→ **Task objective**
Pull every line from the records that has the word "einem" in it.

→ **Information provided**
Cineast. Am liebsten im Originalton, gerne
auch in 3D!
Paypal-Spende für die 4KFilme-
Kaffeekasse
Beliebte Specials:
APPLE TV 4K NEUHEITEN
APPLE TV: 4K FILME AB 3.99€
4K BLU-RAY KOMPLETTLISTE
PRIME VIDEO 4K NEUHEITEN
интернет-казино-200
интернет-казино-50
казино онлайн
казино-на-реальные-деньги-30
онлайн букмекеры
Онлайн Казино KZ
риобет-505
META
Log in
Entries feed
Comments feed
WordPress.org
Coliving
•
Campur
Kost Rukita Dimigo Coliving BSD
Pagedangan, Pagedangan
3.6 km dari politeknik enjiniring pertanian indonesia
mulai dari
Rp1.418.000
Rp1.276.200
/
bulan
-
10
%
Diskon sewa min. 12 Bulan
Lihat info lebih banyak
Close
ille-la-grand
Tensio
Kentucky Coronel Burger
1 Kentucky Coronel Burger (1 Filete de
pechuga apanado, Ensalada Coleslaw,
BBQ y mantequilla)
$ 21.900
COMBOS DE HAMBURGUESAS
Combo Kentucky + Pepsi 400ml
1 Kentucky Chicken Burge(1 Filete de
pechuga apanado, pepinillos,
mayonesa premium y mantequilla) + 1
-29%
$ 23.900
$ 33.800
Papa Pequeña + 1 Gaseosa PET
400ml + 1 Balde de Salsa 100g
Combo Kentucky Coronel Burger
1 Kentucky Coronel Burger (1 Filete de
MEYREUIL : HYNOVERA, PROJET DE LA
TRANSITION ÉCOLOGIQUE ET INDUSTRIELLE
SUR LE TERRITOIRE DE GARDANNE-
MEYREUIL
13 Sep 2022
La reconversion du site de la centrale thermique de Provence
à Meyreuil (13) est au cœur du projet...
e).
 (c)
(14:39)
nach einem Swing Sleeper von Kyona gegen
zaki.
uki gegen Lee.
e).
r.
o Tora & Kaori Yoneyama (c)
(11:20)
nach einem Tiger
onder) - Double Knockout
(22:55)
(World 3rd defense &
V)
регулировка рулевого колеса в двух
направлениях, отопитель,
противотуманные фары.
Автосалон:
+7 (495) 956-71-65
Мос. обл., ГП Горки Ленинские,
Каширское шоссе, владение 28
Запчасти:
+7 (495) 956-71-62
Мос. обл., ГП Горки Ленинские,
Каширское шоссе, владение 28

→ **Exercise output**
nach einem Swing Sleeper von Kyona gegen
nach einem Tiger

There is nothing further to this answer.